Bristol-Myers Squibb (NYSE:BMY) has defied the black hole known as the patent cliff to become one of the top-performing large-cap biopharmaceutical stocks this year. According to S&P Capital IQ, Bristol's shares have even outperformed the usually strong iShares Biotechnology Index.
Part of the reason behind Bristol's surging share price this year has been its appeal to large institutional investors. The recently filed 13Fs revealed, for instance, that Citadel Advisors, a top money management firm, increased its stake in Bristol-Myers Squibb by 77% in the third-quarter. This largish purchase brought the value of Citadel's holdings in the drugmaker up to $417 million at last count.

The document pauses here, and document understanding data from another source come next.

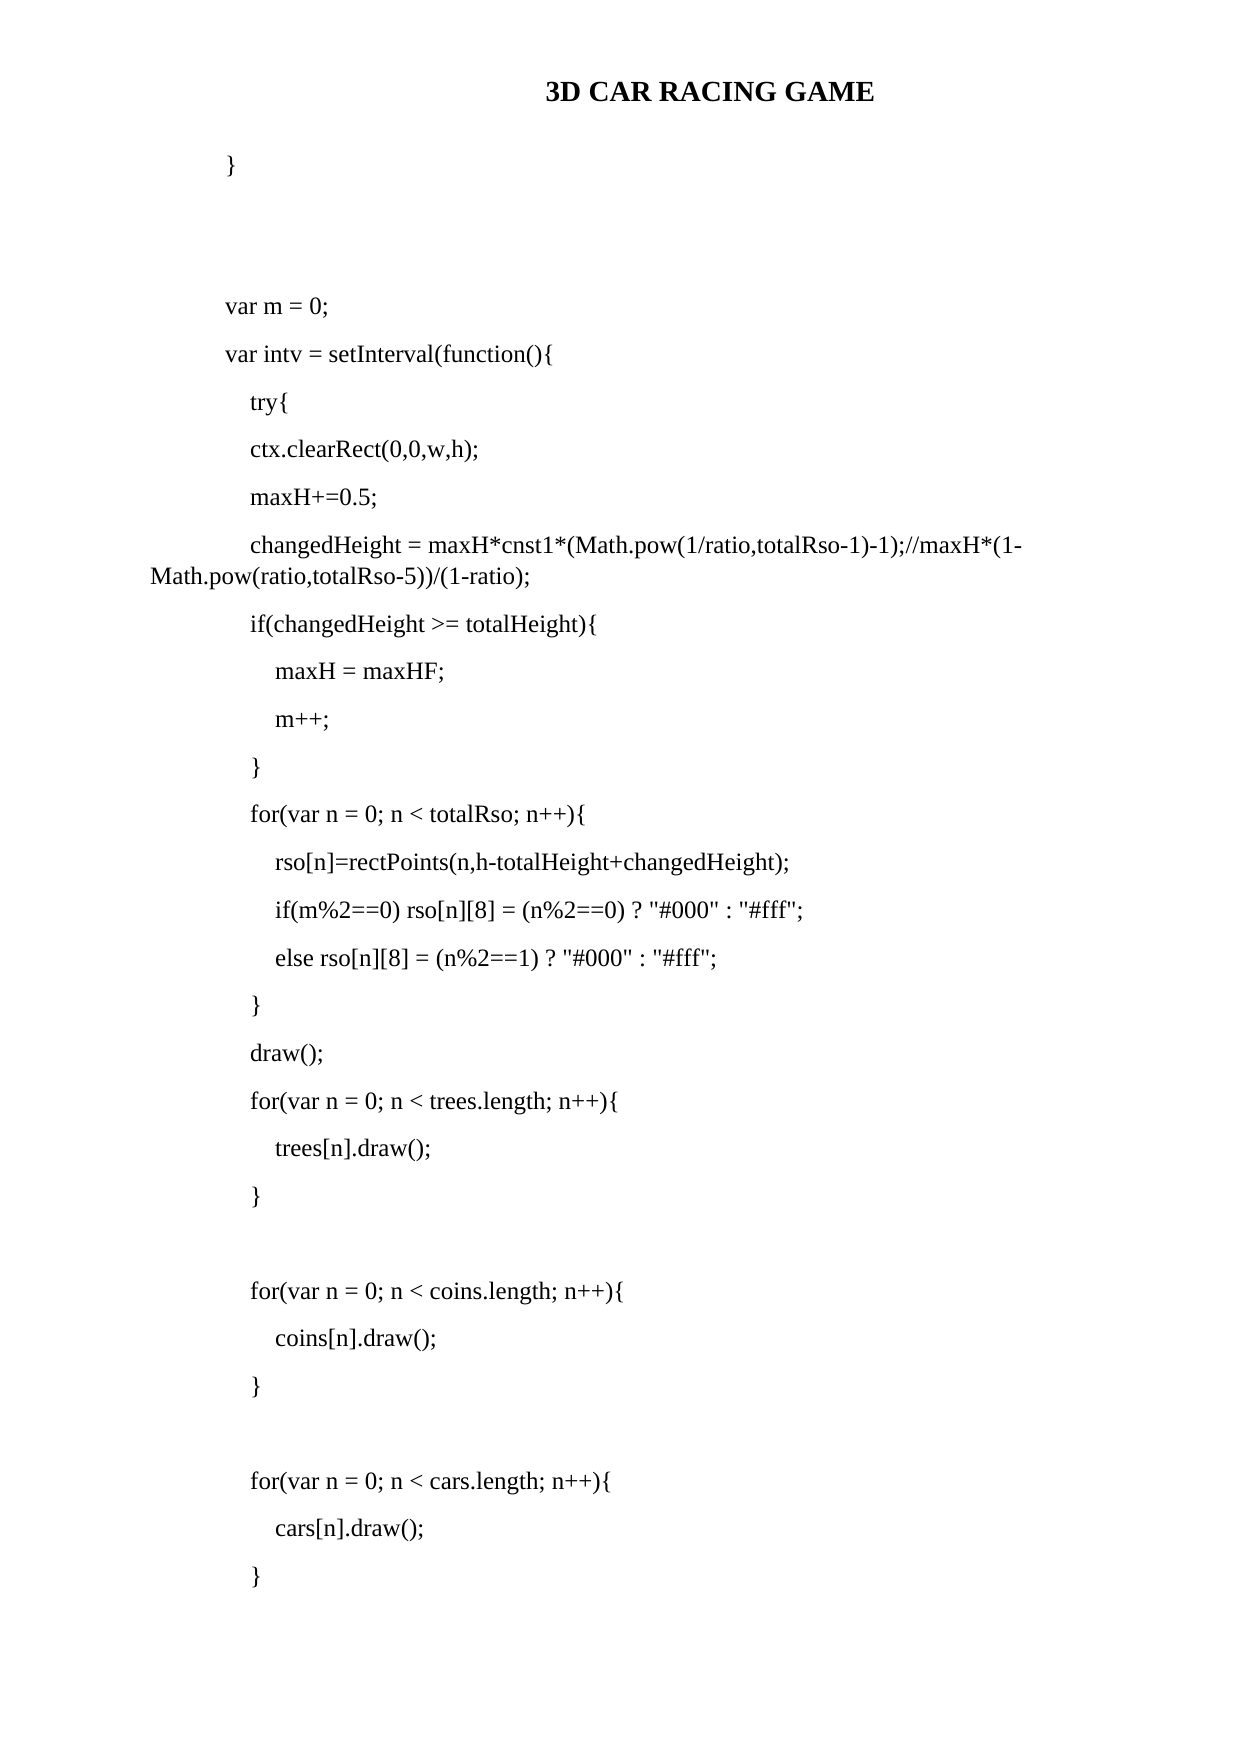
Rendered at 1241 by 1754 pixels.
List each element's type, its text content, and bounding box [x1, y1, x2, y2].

text draw(); [150, 1038, 1090, 1067]
text maxH = maxHF; [150, 656, 1090, 685]
text coins[n].draw(); [150, 1323, 1090, 1352]
text } [150, 1371, 1090, 1400]
text else rso[n][8] = (n%2==1) ? "#000" : "#fff"; [150, 943, 1090, 971]
text if(changedHeight >= totalHeight){ [150, 609, 1090, 637]
text } [150, 1181, 1090, 1210]
text ctx.clearRect(0,0,w,h); [150, 434, 1090, 463]
text var intv = setInterval(function(){ [150, 339, 1090, 368]
text maxH+=0.5; [150, 482, 1090, 511]
text for(var n = 0; n < totalRso; n++){ [150, 799, 1090, 828]
text for(var n = 0; n < cars.length; n++){ [150, 1466, 1090, 1494]
text if(m%2==0) rso[n][8] = (n%2==0) ? "#000" : "#fff"; [150, 895, 1090, 924]
text for(var n = 0; n < trees.length; n++){ [150, 1086, 1090, 1114]
text } [150, 990, 1090, 1019]
text changedHeight = maxH*cnst1*(Math.pow(1/ratio,totalRso-1)-1);//maxH*(1-Math.pow(ratio,totalRso-5))/(1-ratio); [150, 530, 1090, 590]
text var m = 0; [150, 291, 1090, 320]
text m++; [150, 704, 1090, 733]
text for(var n = 0; n < coins.length; n++){ [150, 1276, 1090, 1304]
text } [150, 150, 1090, 179]
text rso[n]=rectPoints(n,h-totalHeight+changedHeight); [150, 847, 1090, 876]
text } [150, 752, 1090, 781]
text trees[n].draw(); [150, 1133, 1090, 1162]
text try{ [150, 387, 1090, 416]
text cars[n].draw(); [150, 1513, 1090, 1542]
text } [150, 1561, 1090, 1590]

All told, the company saw a small, but positive, increase in its institutional ownership in the third quarter, showing that Wall Street is definitely intrigued by this Big Pharma stock right now.
What do these institutional investors see in Bristol?
Although Bristol-Myers Squibb has been dealing with its own patent expiration issues and divested a major source of revenue when it sold its share of its Diabetes Alliance franchise to its ally, AstraZeneca, the company is actually starting to generate growth on its top and bottom lines. Analysts covering this stock, for example, have the drugmaker's EPS growing by 3.2% in 2015 and by a stellar 20% next year. On the revenue front, its top line is expected to grow by 2.9% this year and by 5.5% in 2016.
Breaking these numbers down, Bristol-Myers Squibb's growth is being generated from a combination of cost-saving measures that the company instituted as it headed toward the patent cliff, combined with the strong commercial performance of newer drugs likes PD-1 inhibitor Opdivo, blood-thinner Eliquis, which is being co-developed with Pfizer, and its surprisingly strong hepatitis C franchise consisting of Daklinza and Sunvepra, among others.
Aside from its strong growth prospects, funds are also probably interested in the company because of its dedication to paying a respectable dividend that tends to hover around the industry's average of 2.4%. Though the drugmaker only generated around $1.8 billion in positive cash flows in the past 12 months, management has refrained from slashing the dividend as it struggles with patent expirations, and even decided to boost the payout by 3% starting in the first quarter of 2016. It therefore appears committed to rewarding its shareholders, which tends to be a great way to attract major funds like Citadel.
Is Bristol still a good buy?
Unlike its Big Pharma counterparts, Bristol-Myers Squibb is starting to push past the patent cliff and into the next stage of its life cycle, where it will be focused largely on the high growth immuno-oncology space. So, in this sense, the company does look like a compelling buy.
A deeper look, though, seems to suggest otherwise. Because of Bristol-Myers Squibb's soaring share price -- up nearly 17% year-to-date -- the company's shares are trading at a 12-month, trailing price-to-earnings ratio in excess of 64. That's markedly higher than the P/E ratio of the iShares Biotech ETF, implying that investors appear to be willing to pay a massive premium for BMY shares at present. As the iShares Biotech ETF inherently comes with less risk because of its broad sampling of pharma companies, though, I personally think it offers more value than Bristol-Myers Squibb at this stage.
Overall, I'm not sure how much upside Bristol-Myers Squibb has left in the short term, and its risk profile is somewhat unappealing given that most of next year's growth is already baked into the share price. There's no guarantee that these rosy revenue estimates will come to fruition after all. So it looks to me like a pharma stock to shy away from at the moment.